Reutilisation: local and sustainable
In times where resources are scarce, the ability to reuse contaminated materials, especially disposables, is particularly important. An Austrian working group involving Ortner Reinraumtechnik and Graz University of Technology has developed a concept for decontaminating protective clothing and other protective equipment. Among the methods that the group studied and found to be effective were fumigation with hydrogen peroxide and irradiation with UVC. An ingenious logistics system ensures local supply centred on a container system for disinfection with an upstream intake and downstream output zone.

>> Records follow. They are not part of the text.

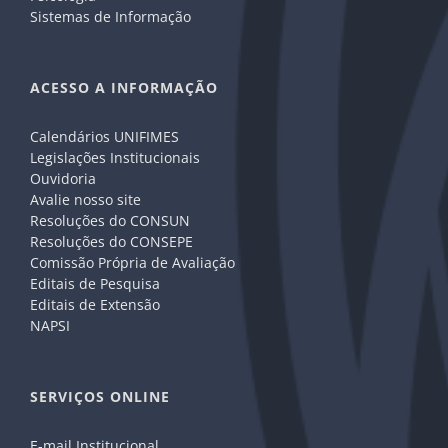
Sistemas de Informação
ACESSO A INFORMAÇÃO
Calendários UNIFIMES
Legislações Institucionais
Ouvidoria
Avalie nosso site
Resoluções do CONSUN
Resoluções do CONSEPE
Comissão Própria de Avaliação
Editais de Pesquisa
Editais de Extensão
NAPSI
SERVIÇOS ONLINE
E-mail Institucional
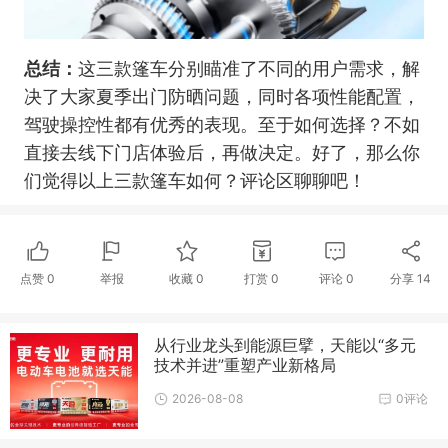
总结：
这三款篷车分别瞄准了不同的用户需求，解
决了大家夏季出门防晒问题，同时各项性能配置，
驾驶操控性都有优秀的表现。至于如何选择？不如
直接去线下门店体验后，再做决定。好了，那么你
们觉得以上三款篷车如何？评论区聊聊吧！
点赞
0
举报
收藏
0
打赏
0
评论
0
分享
14
从行业龙头到能源巨擘，天能以“多元
技术并进”重塑产业新格局
2026-08-08
0评论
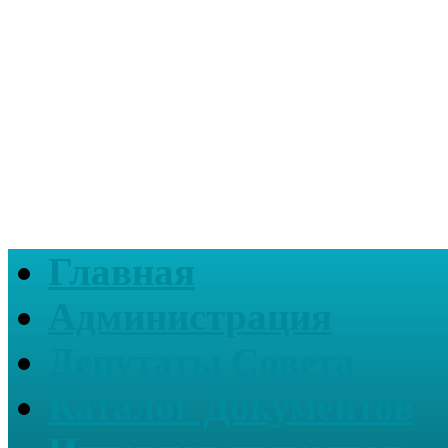
Главная
Администрация
Депутаты Совета
Каталог Документов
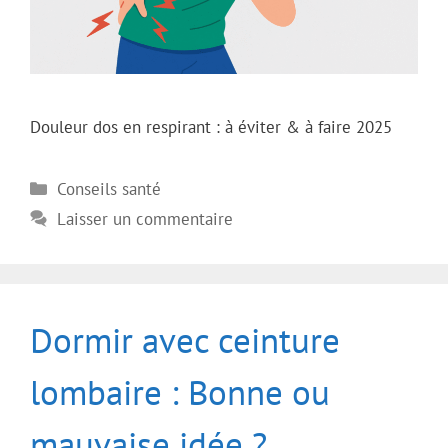
Douleur dos en respirant : à éviter & à faire 2025
Catégories
Conseils santé
Laisser un commentaire
Dormir avec ceinture
lombaire : Bonne ou
mauvaise idée ?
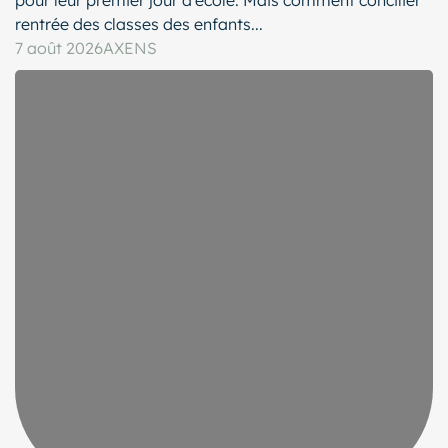
pour leur premier jour d’école. Mais comment concilier
rentrée des classes des enfants...
7 août 2026
AXENS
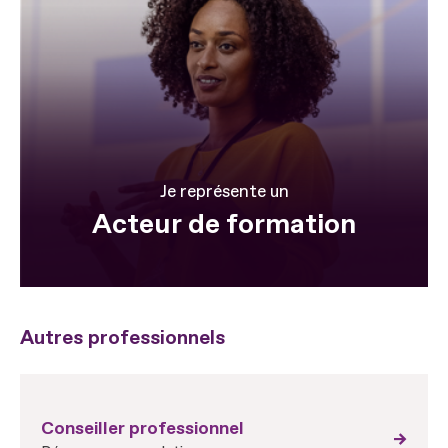
Je représente un
Acteur de formation
Autres professionnels
Conseiller professionnel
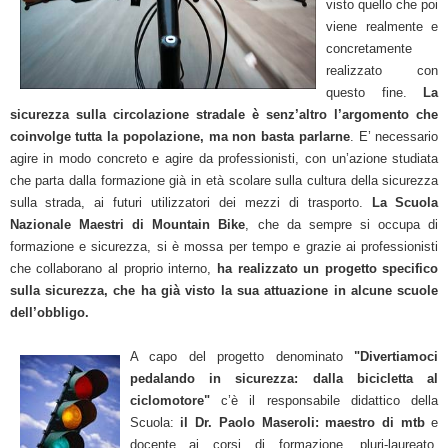
visto quello che poi
viene realmente e
concretamente
realizzato con
questo fine.
La
sicurezza sulla circolazione stradale è senz’altro l’argomento che
coinvolge tutta la popolazione, ma non basta parlarne
. E’ necessario
agire in modo concreto e agire da professionisti, con un’azione
studiata
che parta dalla formazione già in età scolare sulla cultura della sicurezza
sulla strada, ai futuri utilizzatori dei mezzi di trasporto.
La Scuola
Nazionale Maestri di Mountain Bike
, che da sempre si occupa di
formazione e sicurezza, si è mossa per tempo e grazie ai professionisti
che collaborano al proprio interno,
ha realizzato un progetto specifico
sulla sicurezza, che ha già visto la sua attuazione in alcune scuole
dell’obbligo.
A capo del progetto denominato
"Divertiamoci
pedalando in sicurezza: dalla bicicletta al
ciclomotore"
c’è il responsabile didattico della
Scuola:
il Dr. Paolo Maseroli:
maestro di mtb
e
docente ai corsi di formazione, pluri-laureato,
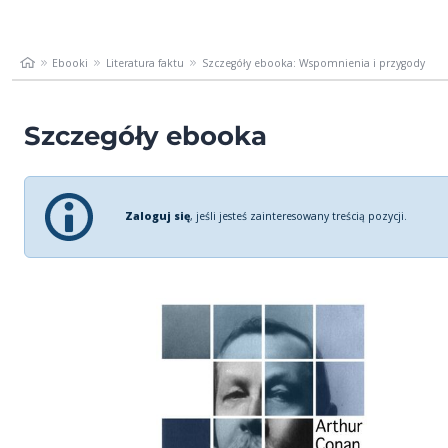
Ebooki
Literatura faktu
Szczegóły ebooka: Wspomnienia i przygody
Szczegóły ebooka
Zaloguj się
, jeśli jesteś zainteresowany treścią pozycji.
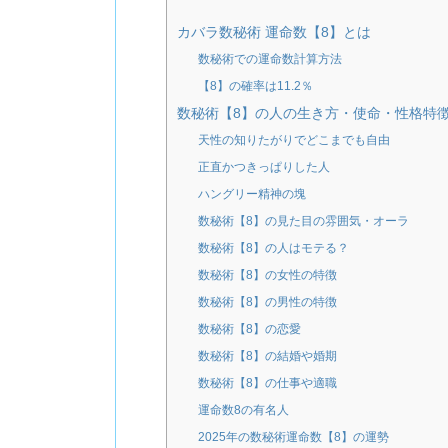
カバラ数秘術 運命数【8】とは
数秘術での運命数計算方法
【8】の確率は11.2％
数秘術【8】の人の生き方・使命・性格特
天性の知りたがりでどこまでも自由
正直かつきっぱりした人
ハングリー精神の塊
数秘術【8】の見た目の雰囲気・オーラ
数秘術【8】の人はモテる？
数秘術【8】の女性の特徴
数秘術【8】の男性の特徴
数秘術【8】の恋愛
数秘術【8】の結婚や婚期
数秘術【8】の仕事や適職
運命数8の有名人
2025年の数秘術運命数【8】の運勢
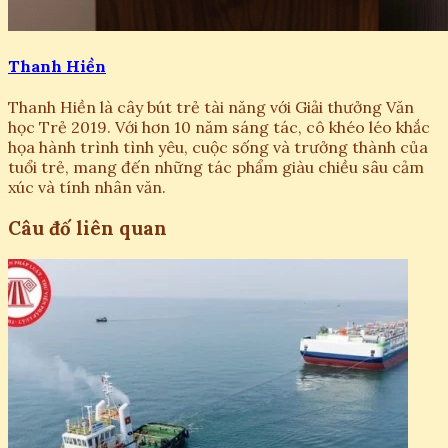
Thanh Hiền
Thanh Hiền là cây bút trẻ tài năng với Giải thưởng Văn
học Trẻ 2019. Với hơn 10 năm sáng tác, cô khéo léo khắc
họa hành trình tình yêu, cuộc sống và trưởng thành của
tuổi trẻ, mang đến những tác phẩm giàu chiều sâu cảm
xúc và tính nhân văn.
Câu đố liên quan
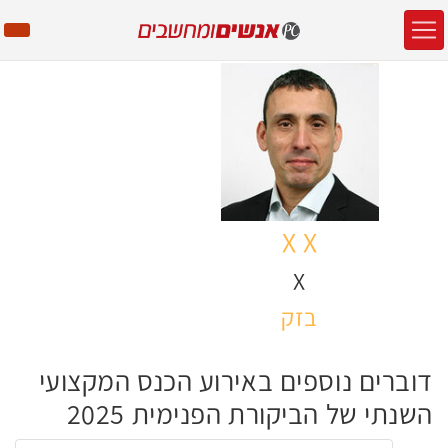
X X
X
בזק
דוברים נוספים באירוע הכנס המקצועי
השנתי של הביקורת הפנימית 2025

Mobile hospitals and testing laboratories
Be it for crisis-hit areas, infection control or in the form of containers at airports, the demand for mobile laboratories and cleanrooms continues to grow. Already in 2016, the ‘Shellbe’ mobile hospital created by the Adriatic Institute of Technology won the Cleanroom Award for innovation. Dr. Gernod Dittel, who was involved in designing this mobile cleanroom, explains its importance for combating COVID-19: “China’s ability to build an entire hospital for coronavirus patients within eight days impressed the entire world. While this may be less well known, German technicians can accomplish the same feat. Germany possess tremendous expertise in modular construction that can be deployed worldwide.” Technological advances such as ‘Shellbe’ and ‘Life-Isle’ are mobile, sterile, dust-free cleanrooms that can be set up faster than any hospital. These award-winning systems are suitable or use as hospital wards, operating rooms, outpatient clinics, pharmacies and biotech labs. Particularly flexible cleanrooms for medical purposes can also be quickly erected on a fabric basis, such as the Cape tent by Fraunhofer IPA or shpairlab by the company of the same name from Aachen. Both projects were nominated for the Cleanroom Award: “Cape” in 2018 and “spairlab” in 2017.